Which leads me to Briana Wolf (@brianaw0lf). I wish every person I worked with saw the world the way Briana does. I truly believe the music industry isn’t doomed if we have more people like Briana in it. Briana met me during a strange time in my life; the person that they met would be barely recognizable to the person answering this question today. I had spent the past year dissociating on drugs, and was so out of my mind when I met them, I worried I’d messed it up completely by the time we finished talking. Over year later, after crossing paths time and time again between sets at shows where friends were performing or DJing, after talking at Fluid, I received a message from them asking me to be part of their femme and trans-focused songwriting camp that I had been stalking on Instagram for the past year or so. Excited and nervous, I spent the entire day before downloading and upgrading my Ableton subscription to hang with the big kids.

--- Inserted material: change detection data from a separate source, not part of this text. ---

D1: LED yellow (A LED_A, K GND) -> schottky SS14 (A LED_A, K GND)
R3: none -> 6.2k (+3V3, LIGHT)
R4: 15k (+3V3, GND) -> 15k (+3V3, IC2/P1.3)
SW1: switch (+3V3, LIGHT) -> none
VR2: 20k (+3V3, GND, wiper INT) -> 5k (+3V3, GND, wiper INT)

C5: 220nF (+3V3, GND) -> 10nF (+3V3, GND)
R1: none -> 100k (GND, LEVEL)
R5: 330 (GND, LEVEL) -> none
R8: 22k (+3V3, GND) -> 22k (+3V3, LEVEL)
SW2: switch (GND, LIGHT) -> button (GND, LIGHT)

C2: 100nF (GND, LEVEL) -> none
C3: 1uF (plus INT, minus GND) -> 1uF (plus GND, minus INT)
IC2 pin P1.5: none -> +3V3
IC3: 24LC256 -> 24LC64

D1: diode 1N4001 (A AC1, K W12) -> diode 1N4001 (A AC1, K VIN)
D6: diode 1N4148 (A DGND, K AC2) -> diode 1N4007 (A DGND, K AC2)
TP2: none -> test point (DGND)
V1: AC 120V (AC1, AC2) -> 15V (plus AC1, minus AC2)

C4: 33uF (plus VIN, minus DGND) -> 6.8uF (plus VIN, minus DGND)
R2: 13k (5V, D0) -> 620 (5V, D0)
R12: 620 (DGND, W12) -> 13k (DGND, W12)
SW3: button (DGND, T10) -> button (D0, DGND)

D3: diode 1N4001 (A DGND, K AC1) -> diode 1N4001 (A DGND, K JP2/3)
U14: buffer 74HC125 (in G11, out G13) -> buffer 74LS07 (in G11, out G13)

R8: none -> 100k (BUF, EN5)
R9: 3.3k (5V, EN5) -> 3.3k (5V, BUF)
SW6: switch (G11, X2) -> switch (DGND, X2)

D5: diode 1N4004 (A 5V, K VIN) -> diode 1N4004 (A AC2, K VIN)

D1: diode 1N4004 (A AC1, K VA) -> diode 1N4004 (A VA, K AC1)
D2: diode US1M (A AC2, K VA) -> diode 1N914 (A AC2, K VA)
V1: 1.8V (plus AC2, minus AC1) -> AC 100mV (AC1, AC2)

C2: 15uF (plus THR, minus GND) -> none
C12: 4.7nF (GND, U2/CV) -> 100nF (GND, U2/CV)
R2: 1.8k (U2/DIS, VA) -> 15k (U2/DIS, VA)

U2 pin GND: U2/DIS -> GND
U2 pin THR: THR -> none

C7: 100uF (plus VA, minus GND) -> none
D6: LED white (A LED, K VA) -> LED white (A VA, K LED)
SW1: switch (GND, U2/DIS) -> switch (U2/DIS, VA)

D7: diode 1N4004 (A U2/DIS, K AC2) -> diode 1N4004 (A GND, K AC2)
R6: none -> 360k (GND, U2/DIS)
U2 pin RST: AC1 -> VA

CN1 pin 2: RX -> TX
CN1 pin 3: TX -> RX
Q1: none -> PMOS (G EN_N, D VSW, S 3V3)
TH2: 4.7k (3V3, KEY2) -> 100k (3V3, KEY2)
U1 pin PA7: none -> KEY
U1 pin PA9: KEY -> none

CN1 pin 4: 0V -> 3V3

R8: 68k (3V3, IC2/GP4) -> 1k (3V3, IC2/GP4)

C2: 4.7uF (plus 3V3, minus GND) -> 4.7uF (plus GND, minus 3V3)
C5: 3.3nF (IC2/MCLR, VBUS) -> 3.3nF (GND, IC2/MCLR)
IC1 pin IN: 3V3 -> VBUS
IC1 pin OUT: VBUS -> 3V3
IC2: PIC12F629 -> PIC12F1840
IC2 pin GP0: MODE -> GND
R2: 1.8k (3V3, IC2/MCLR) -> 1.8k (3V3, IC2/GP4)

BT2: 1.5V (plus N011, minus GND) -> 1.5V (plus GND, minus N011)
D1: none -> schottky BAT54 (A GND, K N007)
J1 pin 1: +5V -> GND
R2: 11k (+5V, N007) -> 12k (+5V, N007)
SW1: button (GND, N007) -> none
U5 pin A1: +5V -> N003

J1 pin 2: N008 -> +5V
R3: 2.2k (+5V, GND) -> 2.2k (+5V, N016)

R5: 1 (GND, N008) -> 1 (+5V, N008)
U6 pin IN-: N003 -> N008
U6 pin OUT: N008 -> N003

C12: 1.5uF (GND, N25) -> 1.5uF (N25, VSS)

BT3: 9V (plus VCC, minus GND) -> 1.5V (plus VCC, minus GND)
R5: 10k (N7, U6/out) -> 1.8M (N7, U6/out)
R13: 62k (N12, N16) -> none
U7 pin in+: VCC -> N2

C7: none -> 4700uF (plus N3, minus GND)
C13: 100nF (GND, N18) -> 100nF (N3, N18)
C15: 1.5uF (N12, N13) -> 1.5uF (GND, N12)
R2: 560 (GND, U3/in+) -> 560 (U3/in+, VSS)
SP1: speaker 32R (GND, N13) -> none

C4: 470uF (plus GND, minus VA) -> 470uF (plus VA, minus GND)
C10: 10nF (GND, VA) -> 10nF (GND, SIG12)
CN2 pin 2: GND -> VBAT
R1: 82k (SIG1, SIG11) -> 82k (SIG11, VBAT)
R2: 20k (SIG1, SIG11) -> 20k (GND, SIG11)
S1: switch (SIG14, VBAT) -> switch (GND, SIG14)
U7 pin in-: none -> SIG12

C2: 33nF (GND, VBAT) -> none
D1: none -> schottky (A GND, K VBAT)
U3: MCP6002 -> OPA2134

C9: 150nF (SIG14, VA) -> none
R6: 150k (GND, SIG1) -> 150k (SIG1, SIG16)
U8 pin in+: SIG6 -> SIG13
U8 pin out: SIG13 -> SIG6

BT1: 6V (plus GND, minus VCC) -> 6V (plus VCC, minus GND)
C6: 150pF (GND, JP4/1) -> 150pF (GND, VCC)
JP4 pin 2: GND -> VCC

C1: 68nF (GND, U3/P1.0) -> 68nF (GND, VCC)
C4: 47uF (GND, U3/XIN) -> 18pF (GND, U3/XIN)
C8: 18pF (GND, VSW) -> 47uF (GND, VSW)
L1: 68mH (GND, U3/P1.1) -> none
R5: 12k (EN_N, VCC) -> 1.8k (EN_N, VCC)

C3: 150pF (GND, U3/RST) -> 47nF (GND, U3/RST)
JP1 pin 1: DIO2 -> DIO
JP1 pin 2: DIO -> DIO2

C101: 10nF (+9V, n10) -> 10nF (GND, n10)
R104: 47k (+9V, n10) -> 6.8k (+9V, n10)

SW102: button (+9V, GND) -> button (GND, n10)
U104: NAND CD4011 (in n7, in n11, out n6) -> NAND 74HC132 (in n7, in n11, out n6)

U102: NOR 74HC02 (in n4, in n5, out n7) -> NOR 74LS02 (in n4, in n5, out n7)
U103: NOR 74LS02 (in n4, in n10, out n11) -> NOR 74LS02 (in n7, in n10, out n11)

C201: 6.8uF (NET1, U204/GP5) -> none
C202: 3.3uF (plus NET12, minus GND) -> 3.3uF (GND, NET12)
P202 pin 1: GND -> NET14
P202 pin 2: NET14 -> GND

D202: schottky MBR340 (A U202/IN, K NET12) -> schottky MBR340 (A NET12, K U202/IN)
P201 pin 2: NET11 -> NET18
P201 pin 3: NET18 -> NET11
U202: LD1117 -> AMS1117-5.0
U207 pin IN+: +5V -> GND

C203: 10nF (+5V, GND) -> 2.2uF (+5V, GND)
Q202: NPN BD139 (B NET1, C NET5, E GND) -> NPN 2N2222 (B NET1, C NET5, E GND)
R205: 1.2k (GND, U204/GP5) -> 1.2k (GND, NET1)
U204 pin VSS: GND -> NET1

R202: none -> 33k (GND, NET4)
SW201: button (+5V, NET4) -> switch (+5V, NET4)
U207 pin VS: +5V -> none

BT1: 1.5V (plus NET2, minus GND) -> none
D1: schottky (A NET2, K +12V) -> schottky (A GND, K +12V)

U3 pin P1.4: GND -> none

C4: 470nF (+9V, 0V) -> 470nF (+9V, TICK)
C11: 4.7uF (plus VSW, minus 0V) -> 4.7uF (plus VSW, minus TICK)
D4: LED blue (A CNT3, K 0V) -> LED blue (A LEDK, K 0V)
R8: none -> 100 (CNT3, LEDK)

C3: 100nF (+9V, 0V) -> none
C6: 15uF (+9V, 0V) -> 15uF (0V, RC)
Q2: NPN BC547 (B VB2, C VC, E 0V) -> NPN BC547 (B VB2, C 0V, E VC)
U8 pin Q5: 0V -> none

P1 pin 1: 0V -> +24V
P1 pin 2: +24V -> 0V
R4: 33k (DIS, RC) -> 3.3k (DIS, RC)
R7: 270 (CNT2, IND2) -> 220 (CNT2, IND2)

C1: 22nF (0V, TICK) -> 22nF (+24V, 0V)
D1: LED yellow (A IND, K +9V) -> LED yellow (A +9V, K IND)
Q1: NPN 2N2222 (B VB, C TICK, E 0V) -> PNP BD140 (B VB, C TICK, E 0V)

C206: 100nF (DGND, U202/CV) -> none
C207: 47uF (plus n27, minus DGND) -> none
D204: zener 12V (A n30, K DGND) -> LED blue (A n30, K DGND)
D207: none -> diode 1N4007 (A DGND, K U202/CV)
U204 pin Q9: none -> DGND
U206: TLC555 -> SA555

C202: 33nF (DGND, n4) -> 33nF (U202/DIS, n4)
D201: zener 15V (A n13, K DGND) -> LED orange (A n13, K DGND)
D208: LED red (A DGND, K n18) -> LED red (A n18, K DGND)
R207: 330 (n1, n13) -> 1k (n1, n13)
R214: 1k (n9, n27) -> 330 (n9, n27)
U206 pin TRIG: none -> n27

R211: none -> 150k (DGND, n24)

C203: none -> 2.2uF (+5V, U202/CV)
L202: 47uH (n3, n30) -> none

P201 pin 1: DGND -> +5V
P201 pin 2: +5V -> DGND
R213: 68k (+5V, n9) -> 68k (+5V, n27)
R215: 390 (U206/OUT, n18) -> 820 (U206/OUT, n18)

Briana is one of my most present and caring friends, and my favorite person to be in a studio with. We made the best song I’ve ever contributed to that day and performed an unreleased version at the last Fluid show. In one summer, I went from choking every time I held the mic to feeling alive on stage again. I have Fluid and Briana to thank for that. Not only is Briana an incredible producer, though. They are also an amazing community organizer and education advocate. Now, we get to explore a new journey together, and are planning on constructing and offering a trauma-informed songwriting workshop where participants will be guided through expressing, processing, and healing from trauma through songwriting. We’re working to include a combination of sound healing, music therapy, trauma-informed somatic exercises, and pair each participant with a songwriter to aid them in coming out with a song they can listen to throughout their healing process along with somatic exercises they can return to. After spending a lot of time in the studio with them, I am so excited to breathe life into this project with them.